## ABOUT THIS EXERCISE
Repeat the entries that follow verbatim, without any of their pictures.

## RECORDS FOR THIS EXERCISE

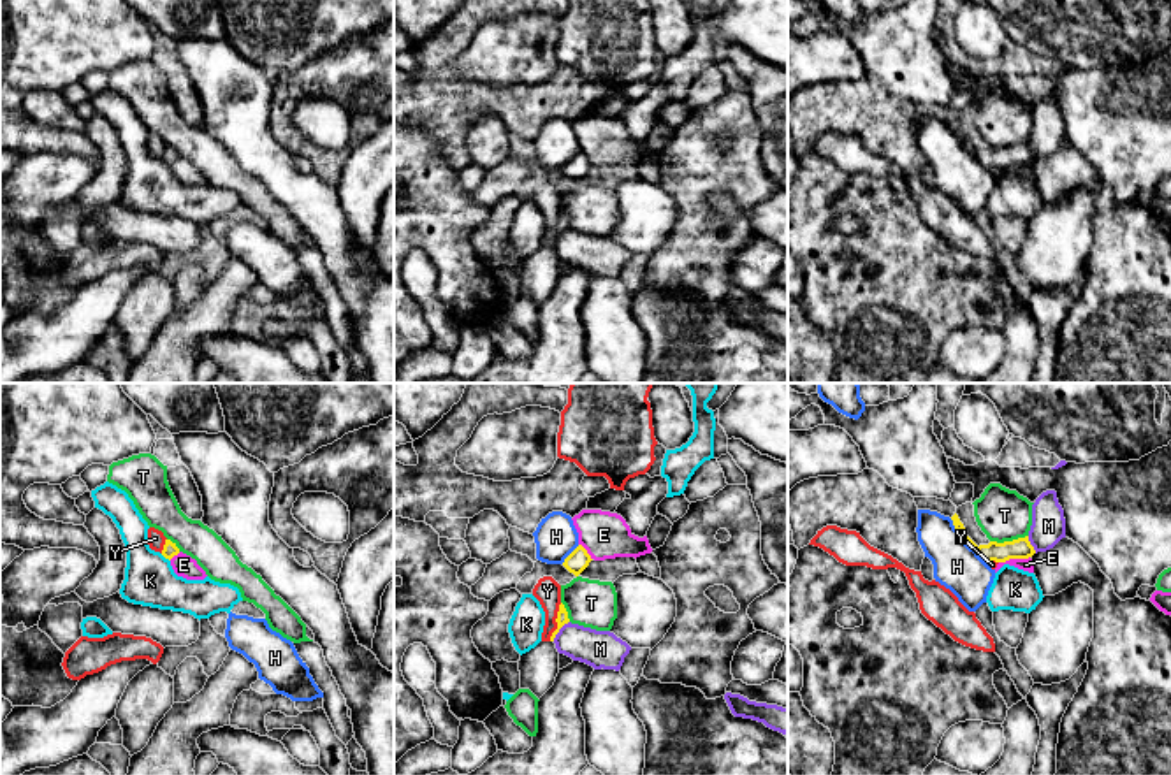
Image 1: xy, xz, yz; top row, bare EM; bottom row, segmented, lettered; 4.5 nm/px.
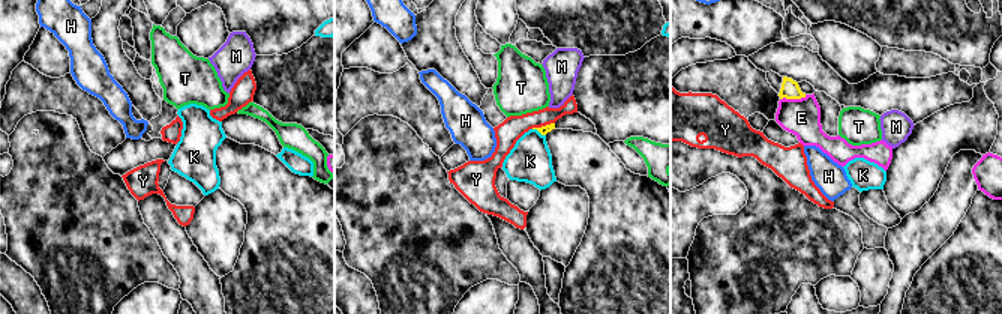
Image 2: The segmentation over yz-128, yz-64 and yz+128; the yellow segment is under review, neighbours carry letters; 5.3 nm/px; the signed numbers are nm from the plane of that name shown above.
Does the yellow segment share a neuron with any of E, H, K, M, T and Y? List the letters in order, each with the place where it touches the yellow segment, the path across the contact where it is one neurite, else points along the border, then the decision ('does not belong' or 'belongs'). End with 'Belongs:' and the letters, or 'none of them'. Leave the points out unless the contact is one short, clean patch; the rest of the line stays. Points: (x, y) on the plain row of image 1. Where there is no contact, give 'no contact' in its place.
E: yz (1013, 164) | does not belong
H: yz (966, 148) | along yz (950, 125), (953, 134), (985, 169) | does not belong
K: xy (166, 164) | along xy (160, 160), (169, 167) | does not belong
M: xz (558, 238) | along xz (568, 227), (552, 246) | does not belong
T: yz (1008, 148) | along yz (1027, 141), (1017, 146), (990, 148) | does not belong
Y: xz (556, 227) | along xz (561, 210), (556, 220), (556, 236), (549, 246) | does not belong
Belongs: none of them

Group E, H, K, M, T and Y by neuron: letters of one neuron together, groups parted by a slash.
E / H / K / M / T / Y

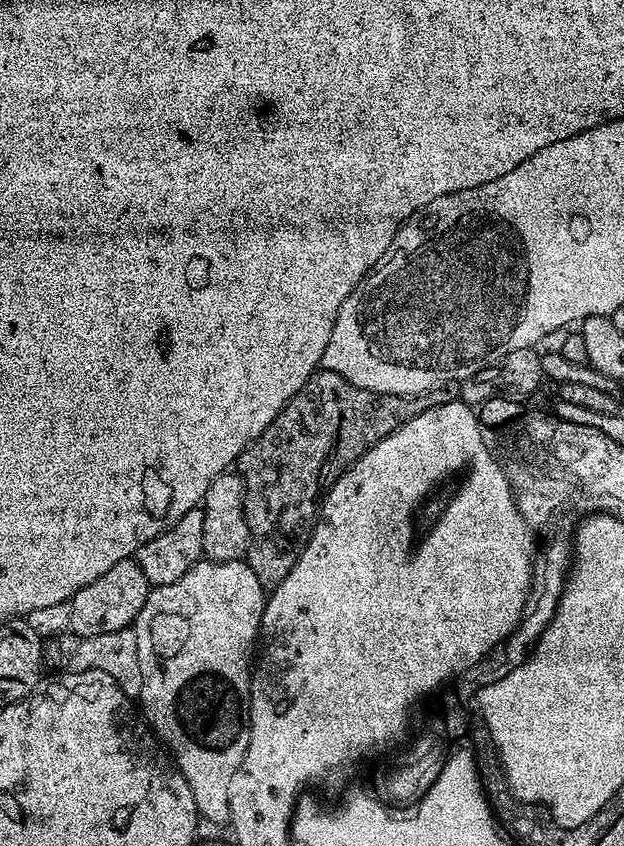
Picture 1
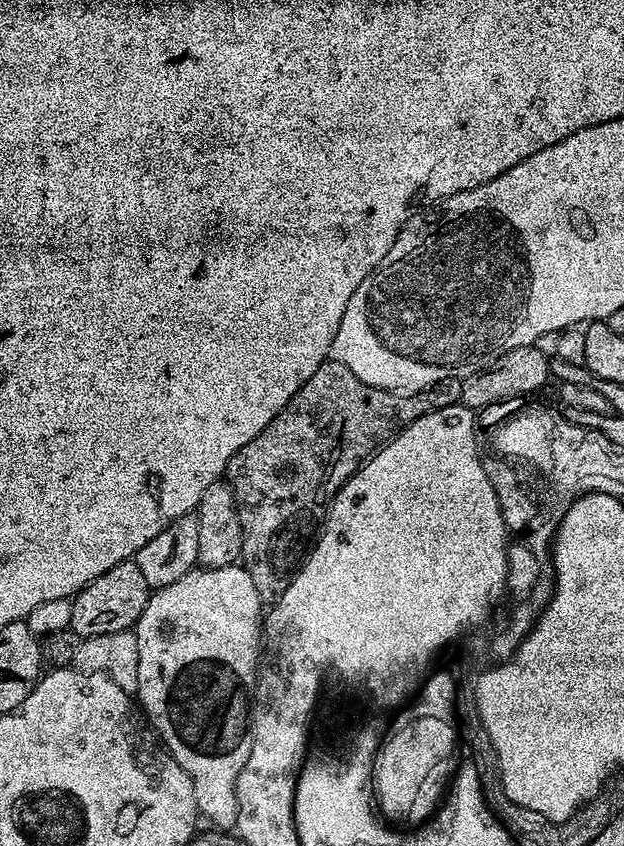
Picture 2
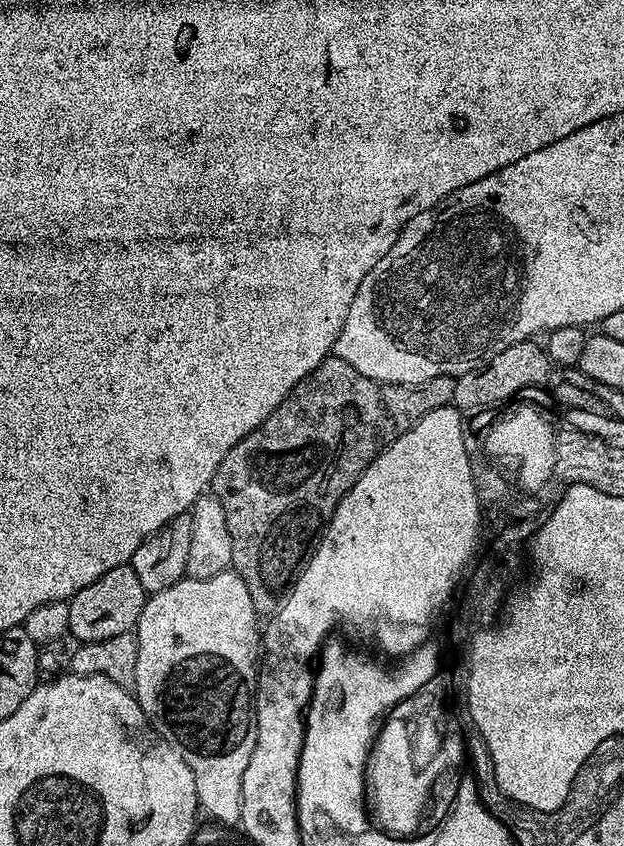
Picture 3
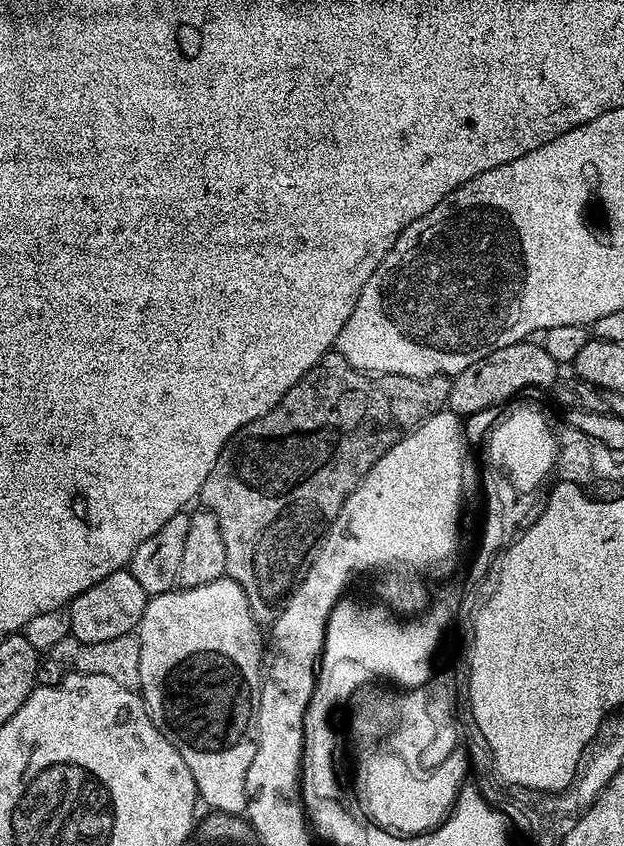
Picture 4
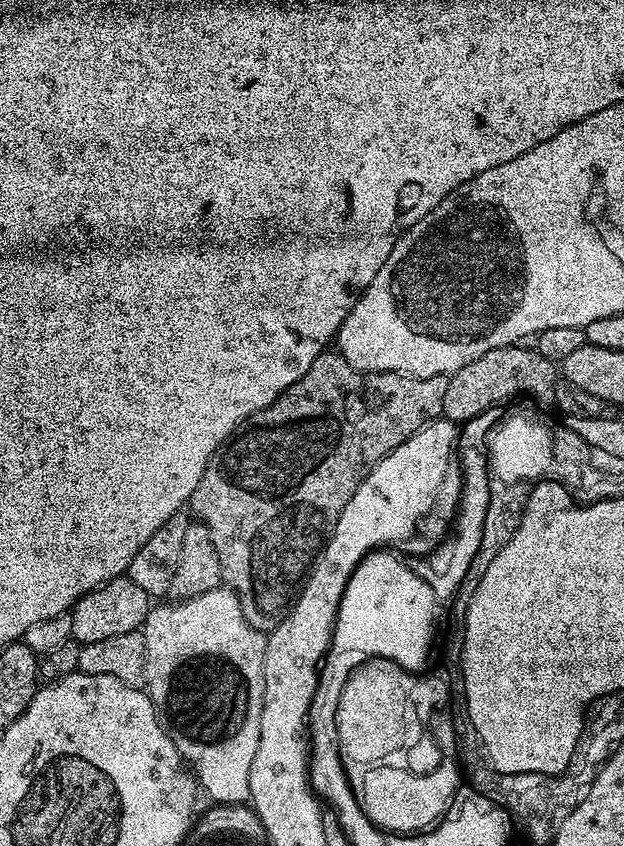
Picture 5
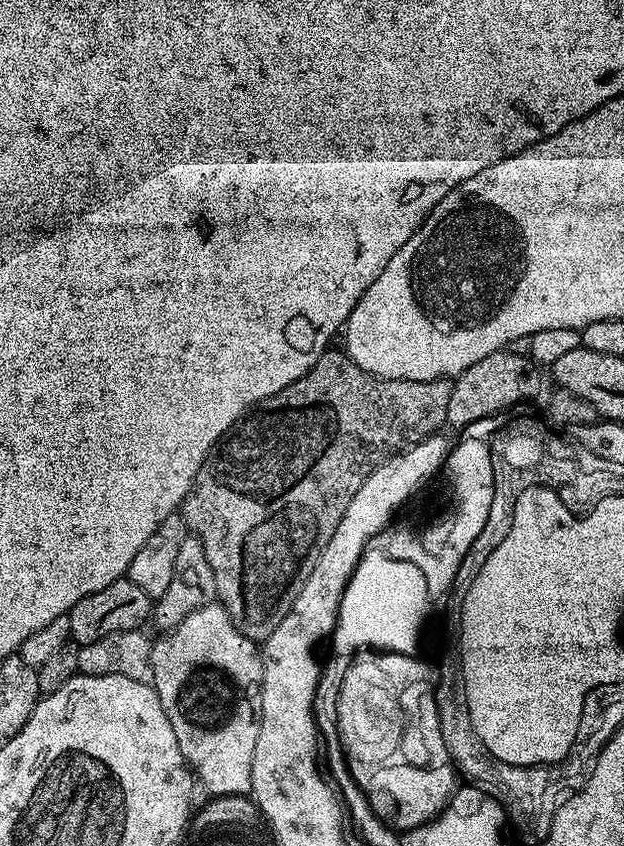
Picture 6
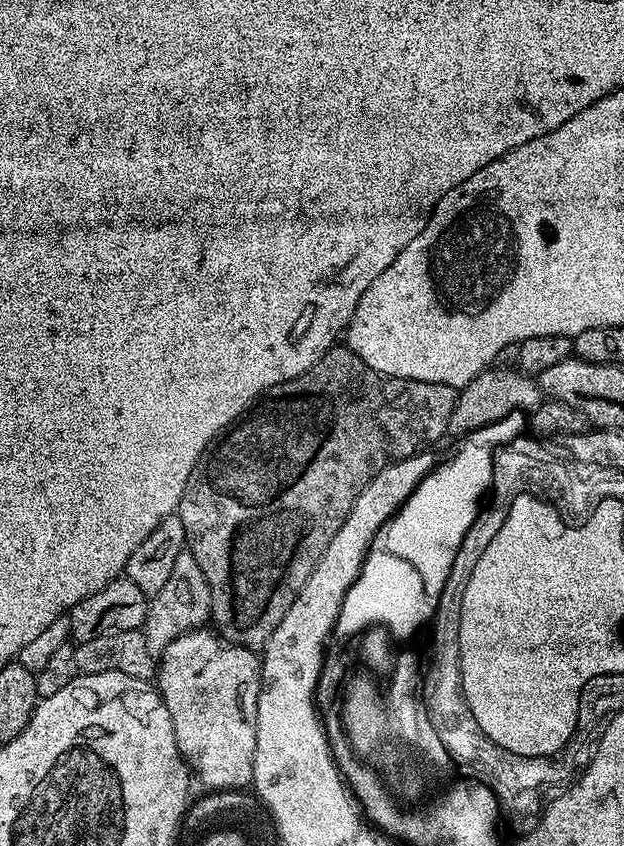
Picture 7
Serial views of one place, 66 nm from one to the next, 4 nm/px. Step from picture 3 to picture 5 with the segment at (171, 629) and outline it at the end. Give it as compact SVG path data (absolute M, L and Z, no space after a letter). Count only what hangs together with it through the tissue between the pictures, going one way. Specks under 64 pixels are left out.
M226 586L210 590L206 594L198 594L198 598L171 602L160 602L152 606L142 625L146 642L146 678L143 687L160 716L160 722L168 731L168 737L174 742L178 754L194 773L197 785L209 796L209 801L217 804L248 804L250 800L250 765L254 763L254 753L258 751L260 737L260 719L262 718L262 702L264 701L264 651L268 645L265 633L259 632L242 614L242 606L238 598Z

## SOLUTION TO THIS TASK
Image 1: xy, xz, yz; top row, bare EM; bottom row, segmented, lettered; 4.5 nm/px.
Image 2: The segmentation over yz-128, yz-64 and yz+128; the yellow segment is under review, neighbours carry letters; 5.3 nm/px; the signed numbers are nm from the plane of that name shown above.
Does the yellow segment share a neuron with any of E, H, K, M, T and Y? List the letters in order, each with the place where it touches the yellow segment, the path across the contact where it is one neurite, else points along the border, then the decision ('does not belong' or 'belongs'). End with 'Belongs:' and the letters, or 'none of them'. Leave the points out unless the contact is one short, clean patch; the rest of the line stays. Points: (x, y) on the plain row of image 1. Where there is no contact, give 'no contact' in its place.
E: yz (1013, 164) | does not belong
H: yz (966, 148) | along yz (950, 125), (953, 134), (985, 169) | does not belong
K: xy (166, 164) | along xy (160, 160), (169, 167) | does not belong
M: xz (558, 238) | along xz (568, 227), (552, 246) | does not belong
T: yz (1008, 148) | along yz (1027, 141), (1017, 146), (990, 148) | does not belong
Y: xz (556, 227) | along xz (561, 210), (556, 220), (556, 236), (549, 246) | does not belong
Belongs: none of them

Group E, H, K, M, T and Y by neuron: letters of one neuron together, groups parted by a slash.
E / H / K / M / T / Y

Picture 1
Picture 2
Picture 3
Picture 4
Picture 5
Picture 6
Picture 7
Serial views of one place, 66 nm from one to the next, 4 nm/px. Step from picture 3 to picture 5 with the segment at (171, 629) and outline it at the end. Give it as compact SVG path data (absolute M, L and Z, no space after a letter). Count only what hangs together with it through the tissue between the pictures, going one way. Specks under 64 pixels are left out.
M226 586L210 590L206 594L198 594L198 598L171 602L160 602L152 606L142 625L146 642L146 678L143 687L160 716L160 722L168 731L168 737L174 742L178 754L194 773L197 785L209 796L209 801L217 804L248 804L250 800L250 765L254 763L254 753L258 751L260 737L260 719L262 718L262 702L264 701L264 651L268 645L265 633L259 632L242 614L242 606L238 598Z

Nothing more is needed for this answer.